Our Story
Our Story
Wasted Kitchen started with a simple belief: good food and less waste should go hand in hand.
What began as a small food business making the most of seasonal and surplus produce has grown into something much bigger — proof that real food, thoughtful sourcing and sustainability can work commercially, practically and deliciously in the real world.
Our founder, Katy Newton, has always been passionate about food, flavour and the way food brings people together. After an early career in communications and audience building, a two-year adventure crewing on a wooden tall ship in the Pacific changed her perspective completely.

Living off-grid, with nowhere for waste to disappear to except the ocean, food and resources looked very different.
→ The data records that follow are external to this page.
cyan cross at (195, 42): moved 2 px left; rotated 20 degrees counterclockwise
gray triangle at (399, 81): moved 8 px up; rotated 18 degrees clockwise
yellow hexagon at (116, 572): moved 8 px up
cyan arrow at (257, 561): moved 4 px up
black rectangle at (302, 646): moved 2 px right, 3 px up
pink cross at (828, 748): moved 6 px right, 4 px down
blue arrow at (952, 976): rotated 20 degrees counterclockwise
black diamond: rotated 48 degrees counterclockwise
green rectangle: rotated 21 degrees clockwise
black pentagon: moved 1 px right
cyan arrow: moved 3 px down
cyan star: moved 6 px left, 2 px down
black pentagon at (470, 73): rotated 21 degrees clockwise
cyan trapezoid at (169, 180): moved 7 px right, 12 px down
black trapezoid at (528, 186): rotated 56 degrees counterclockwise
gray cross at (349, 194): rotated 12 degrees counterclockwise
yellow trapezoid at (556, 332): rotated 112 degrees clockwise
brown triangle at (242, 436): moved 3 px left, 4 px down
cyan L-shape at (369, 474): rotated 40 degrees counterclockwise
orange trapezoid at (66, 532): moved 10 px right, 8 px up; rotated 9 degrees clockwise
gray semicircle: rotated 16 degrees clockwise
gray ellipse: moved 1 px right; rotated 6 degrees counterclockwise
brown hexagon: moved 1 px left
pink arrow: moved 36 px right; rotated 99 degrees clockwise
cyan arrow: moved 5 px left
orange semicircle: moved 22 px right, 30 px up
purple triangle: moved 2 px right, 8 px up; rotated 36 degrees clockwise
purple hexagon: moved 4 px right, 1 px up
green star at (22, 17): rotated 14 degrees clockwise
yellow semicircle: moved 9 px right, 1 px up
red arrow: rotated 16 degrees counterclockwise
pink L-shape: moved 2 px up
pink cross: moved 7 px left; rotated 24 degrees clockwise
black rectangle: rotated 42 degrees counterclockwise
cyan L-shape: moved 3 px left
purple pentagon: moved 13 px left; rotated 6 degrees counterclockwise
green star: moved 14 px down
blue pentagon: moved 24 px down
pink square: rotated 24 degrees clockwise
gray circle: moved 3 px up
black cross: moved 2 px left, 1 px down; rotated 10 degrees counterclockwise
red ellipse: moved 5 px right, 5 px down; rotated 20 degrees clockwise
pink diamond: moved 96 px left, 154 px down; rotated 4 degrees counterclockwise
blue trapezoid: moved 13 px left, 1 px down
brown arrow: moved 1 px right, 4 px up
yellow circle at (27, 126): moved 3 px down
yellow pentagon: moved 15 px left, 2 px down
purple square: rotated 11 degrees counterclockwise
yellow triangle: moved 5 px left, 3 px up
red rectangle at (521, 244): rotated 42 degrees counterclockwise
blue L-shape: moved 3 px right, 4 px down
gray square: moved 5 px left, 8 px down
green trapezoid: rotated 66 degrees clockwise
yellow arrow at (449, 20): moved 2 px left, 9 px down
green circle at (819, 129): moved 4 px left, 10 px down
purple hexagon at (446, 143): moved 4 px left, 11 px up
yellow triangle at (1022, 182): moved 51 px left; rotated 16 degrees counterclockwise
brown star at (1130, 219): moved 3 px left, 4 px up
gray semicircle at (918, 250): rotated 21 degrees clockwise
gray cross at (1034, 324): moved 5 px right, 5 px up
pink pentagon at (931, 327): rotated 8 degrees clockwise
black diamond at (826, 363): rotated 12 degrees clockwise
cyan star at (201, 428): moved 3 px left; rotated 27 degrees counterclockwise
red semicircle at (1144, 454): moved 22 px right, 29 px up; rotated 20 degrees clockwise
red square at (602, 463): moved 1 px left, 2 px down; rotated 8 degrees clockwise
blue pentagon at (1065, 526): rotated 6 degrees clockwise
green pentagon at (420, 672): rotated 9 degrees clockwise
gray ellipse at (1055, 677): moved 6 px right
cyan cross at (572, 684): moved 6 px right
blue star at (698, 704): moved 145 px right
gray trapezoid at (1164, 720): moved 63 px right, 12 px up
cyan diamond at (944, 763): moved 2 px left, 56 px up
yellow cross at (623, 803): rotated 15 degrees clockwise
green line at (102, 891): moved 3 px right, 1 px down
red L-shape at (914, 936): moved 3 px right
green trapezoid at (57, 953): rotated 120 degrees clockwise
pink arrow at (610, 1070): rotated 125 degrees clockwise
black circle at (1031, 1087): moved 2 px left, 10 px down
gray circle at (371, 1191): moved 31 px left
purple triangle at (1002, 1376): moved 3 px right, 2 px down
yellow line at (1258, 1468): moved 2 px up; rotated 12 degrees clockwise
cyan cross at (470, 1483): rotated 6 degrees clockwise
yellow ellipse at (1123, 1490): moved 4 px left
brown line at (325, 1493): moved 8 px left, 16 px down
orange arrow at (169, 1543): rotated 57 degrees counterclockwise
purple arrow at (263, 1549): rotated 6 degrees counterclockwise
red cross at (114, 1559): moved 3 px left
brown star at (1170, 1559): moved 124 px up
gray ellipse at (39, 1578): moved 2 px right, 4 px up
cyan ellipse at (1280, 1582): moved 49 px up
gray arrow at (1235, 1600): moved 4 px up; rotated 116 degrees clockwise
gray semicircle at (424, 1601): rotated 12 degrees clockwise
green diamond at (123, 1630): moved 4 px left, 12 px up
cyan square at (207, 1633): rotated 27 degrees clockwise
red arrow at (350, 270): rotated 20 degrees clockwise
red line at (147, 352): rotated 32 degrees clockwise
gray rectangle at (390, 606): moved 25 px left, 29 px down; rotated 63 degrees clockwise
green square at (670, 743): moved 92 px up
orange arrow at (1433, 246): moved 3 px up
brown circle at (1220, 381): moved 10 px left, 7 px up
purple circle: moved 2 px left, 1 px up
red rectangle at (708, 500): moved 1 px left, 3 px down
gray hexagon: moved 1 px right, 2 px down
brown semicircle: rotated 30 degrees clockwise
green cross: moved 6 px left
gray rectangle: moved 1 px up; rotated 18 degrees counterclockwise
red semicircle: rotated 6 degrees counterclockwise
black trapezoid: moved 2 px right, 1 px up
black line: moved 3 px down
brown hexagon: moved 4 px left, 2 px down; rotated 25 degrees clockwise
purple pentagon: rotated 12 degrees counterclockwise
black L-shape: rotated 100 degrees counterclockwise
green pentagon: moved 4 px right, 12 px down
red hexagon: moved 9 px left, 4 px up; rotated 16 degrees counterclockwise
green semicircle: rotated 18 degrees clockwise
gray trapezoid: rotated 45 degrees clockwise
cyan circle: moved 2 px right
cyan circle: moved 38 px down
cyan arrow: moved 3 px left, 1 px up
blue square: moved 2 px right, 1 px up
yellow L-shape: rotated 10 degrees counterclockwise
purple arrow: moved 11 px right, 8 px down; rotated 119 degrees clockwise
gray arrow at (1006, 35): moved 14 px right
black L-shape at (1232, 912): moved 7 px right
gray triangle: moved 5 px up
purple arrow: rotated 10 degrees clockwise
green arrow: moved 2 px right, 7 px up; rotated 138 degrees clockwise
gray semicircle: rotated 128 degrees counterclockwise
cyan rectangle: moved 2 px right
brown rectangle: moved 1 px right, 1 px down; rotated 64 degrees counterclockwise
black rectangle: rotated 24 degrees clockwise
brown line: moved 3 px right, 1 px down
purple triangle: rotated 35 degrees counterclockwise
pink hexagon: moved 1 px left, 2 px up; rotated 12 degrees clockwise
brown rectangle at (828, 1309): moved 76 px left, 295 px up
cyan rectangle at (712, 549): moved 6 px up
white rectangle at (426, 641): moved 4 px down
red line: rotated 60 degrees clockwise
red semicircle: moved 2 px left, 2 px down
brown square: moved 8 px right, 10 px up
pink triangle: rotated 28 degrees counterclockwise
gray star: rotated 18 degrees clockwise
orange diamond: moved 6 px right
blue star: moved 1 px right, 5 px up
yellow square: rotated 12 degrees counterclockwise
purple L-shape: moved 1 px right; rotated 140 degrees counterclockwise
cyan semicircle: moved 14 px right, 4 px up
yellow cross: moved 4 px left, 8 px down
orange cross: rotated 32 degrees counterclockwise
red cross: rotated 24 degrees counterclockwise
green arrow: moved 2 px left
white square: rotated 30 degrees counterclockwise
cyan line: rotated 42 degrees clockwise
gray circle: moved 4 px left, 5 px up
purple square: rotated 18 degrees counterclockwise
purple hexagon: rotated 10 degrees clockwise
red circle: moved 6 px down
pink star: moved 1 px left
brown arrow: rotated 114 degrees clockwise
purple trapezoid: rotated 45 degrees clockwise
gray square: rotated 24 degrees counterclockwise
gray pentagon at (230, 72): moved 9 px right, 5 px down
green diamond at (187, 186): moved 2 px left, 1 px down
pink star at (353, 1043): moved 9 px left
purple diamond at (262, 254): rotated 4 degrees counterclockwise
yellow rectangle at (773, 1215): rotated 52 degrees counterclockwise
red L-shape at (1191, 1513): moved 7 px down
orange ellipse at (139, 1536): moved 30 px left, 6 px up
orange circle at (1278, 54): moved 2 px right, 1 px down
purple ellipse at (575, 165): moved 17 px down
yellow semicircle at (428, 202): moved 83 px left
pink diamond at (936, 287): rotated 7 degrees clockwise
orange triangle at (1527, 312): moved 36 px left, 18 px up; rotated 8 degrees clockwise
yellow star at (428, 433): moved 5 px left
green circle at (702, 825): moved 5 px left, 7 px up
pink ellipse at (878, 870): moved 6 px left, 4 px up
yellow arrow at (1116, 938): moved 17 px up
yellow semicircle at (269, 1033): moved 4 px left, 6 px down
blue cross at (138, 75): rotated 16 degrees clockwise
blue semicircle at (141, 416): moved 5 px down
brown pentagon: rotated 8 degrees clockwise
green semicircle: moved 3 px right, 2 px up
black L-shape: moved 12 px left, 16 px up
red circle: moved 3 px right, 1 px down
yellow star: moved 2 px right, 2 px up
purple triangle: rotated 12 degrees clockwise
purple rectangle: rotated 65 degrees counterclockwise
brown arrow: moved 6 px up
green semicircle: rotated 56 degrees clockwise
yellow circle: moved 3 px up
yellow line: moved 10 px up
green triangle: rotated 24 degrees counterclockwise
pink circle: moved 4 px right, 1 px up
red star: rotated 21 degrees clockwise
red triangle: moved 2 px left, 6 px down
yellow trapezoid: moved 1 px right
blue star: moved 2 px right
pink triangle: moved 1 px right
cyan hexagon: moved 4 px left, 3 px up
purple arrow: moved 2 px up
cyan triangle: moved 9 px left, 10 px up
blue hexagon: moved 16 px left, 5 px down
You learnt quickly to use what you had, cook creatively, waste less and value things properly — a mindset that still sits at the heart of Wasted Kitchen today.
Back in Kent, that thinking became Wasted Kitchen.
Since launching in 2019, we’ve used over 40 tonnes of surplus produce, made and served more than 20,000 meals, catered hundreds of events and produced tonnes of salads, ferments and pickles — all while showing that seasonal, sustainable food can feel abundant, flavourful and commercially viable.
Along the way, we’ve been awarded 15 Great Taste Stars and were incredibly proud to win the BBC Food & Farming Awards — but the biggest achievement has always been something else:
Helping people reconnect with food in a way that feels practical, enjoyable and possible.
Because Wasted Kitchen was never just about food production.
It was about changing the way people think about, choose and use food — making seasonal, sustainable food feel less worthy or overwhelming and more flavourful, nourishing and achievable in everyday life.
Today, that mission is evolving.
Alongside our catering, ferments and pickles, we’re increasingly focused on workshops, food confidence, education and knowledge-share — helping individuals, businesses and communities reconnect with real food, reduce waste and feel confident around real food, seasonality, sustainability and wellbeing.
Because the biggest impact doesn’t come from one kitchen.
It comes from helping many more people cook, eat and think differently about food.